● Work instructions
A - From the article on the film Maa Ramudu Andarivadu, list every actor named in its prose paragraph as starring in or appearing in the film.
B - Write the next part of the article on the film Maa Ramudu Andarivadu, picking up after its final sentence.

(Text shown begins)

- Movie Poster
- Directed by: Yeddanapudi Maikil
- Written by: Yeddanapudi Maikil
- Screenplay by: Yeddanapudi Maikil
- Produced by: Anumula Lakshmana Rao; Pallakonda Sriramulu;
- Starring: Pallakonda Sriramulu; Swathi Mandadi; Suman; Anumula Lakshmana Rao;
- Cinematography: Vinod Kumar
- Edited by: Bharanikanth
- Music by: Manish Kumar (songs composition); Bolla Venkatesh (BGM);
- Release date: September 4, 2026;
- Country: India
- Language: Telugu

= Maa Ramudu Andarivadu =

2026 Indian Telugu-language film

Maa Ramudu Andarivadu is a 2026 Indian Telugu-language political action drama film directed by Yeddanapudi Maikil, and produced by Anumula Lakshmana Rao and Pallakonda Sriramulu under the Anumula Productions and Sriram Creations banners. The film stars Sriram and Swathi Mandadi in the lead roles, alongside Suman, Anumula Lakshmana Rao, Sammeta Gandhi, Naga Mahesh and Baahubali Prabhakar.

(Text shown ends)
(Data block begins)

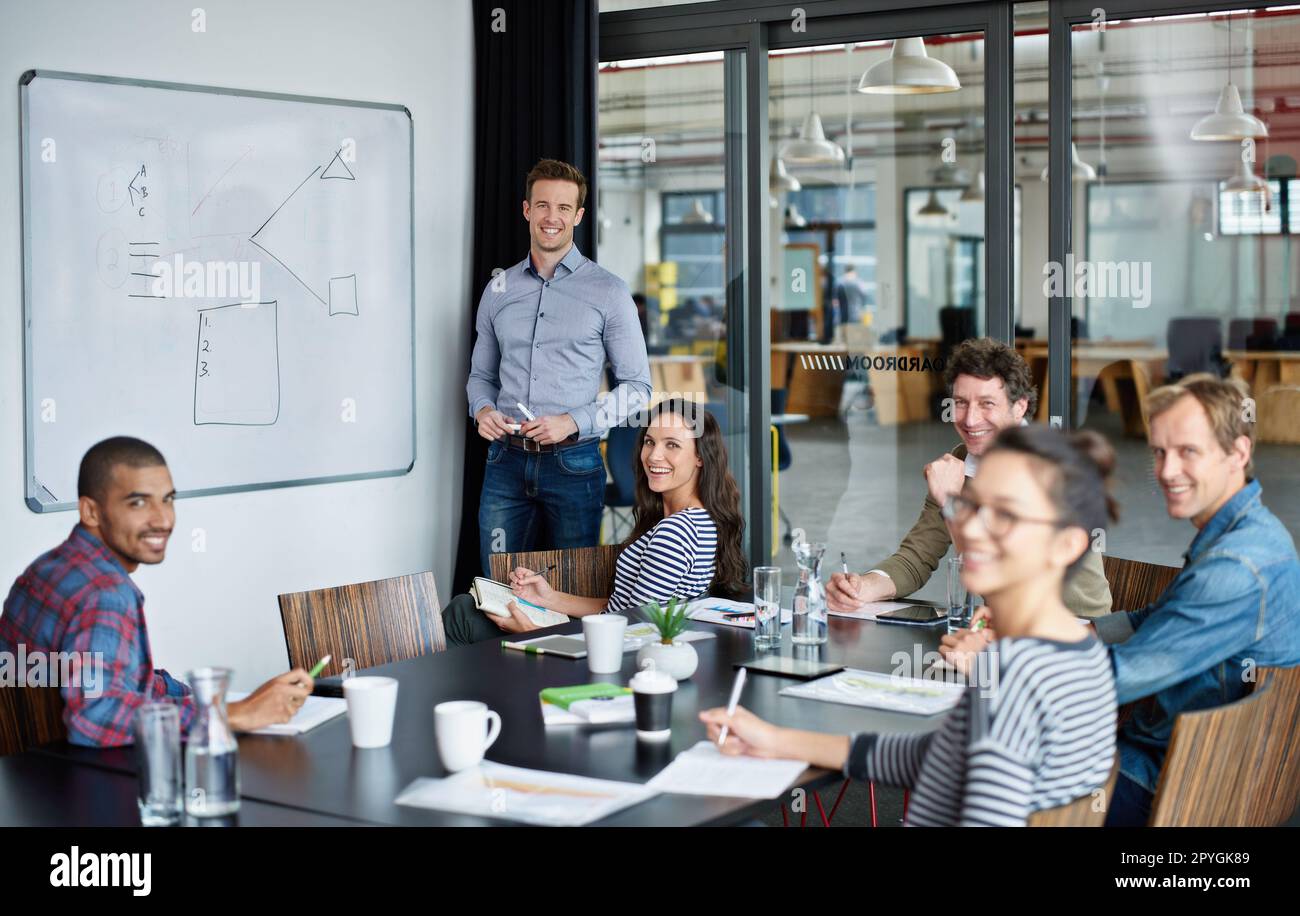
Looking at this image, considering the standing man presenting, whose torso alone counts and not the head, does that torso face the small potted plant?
yes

(Data block ends)

● Expected responses
A - Sriram, Swathi Mandadi, Suman, Anumula Lakshmana Rao, Sammeta Gandhi, Naga Mahesh, Baahubali Prabhakar

B -
The film blends family, social, action, romance and mythological elements, and is set in contemporary rural Andhra Pradesh. Manish Kumar composed the music, while Bolla Venkatesh provided the background score. Cinematography is handled by Vinod. Tanikella Bharani provided the voice-over for the character of Hanuman.

The film was released in theatres on 4 September 2026.

== Cast ==

- Sriram as Satyam and Ramudu
- Swathi Mandadi
- Anumula Lakshmana Rao as Varadarajulu
- Suman as the chief minister
- Tanikella Bharani as the voice of Hanuman
- Sammeta Gandhi
- Naga Mahesh
- Prabhakar
- Anand Bharathi
- Gaddam Naveen
- Chitti Babu
- Gold Reddy
- Apparao
- Baby Ganishka Randrankshi

== Plot ==
Hanuman narrates stories to a girl named Prakruthi, including the story of a man named Ramudu. Varadarajulu, a violent local leader who has become a member of the legislative assembly, controls a village through fear and intimidation. Satyam, a principled farmer from the same village, opposes Varadarajulu and fights for the welfare of its residents.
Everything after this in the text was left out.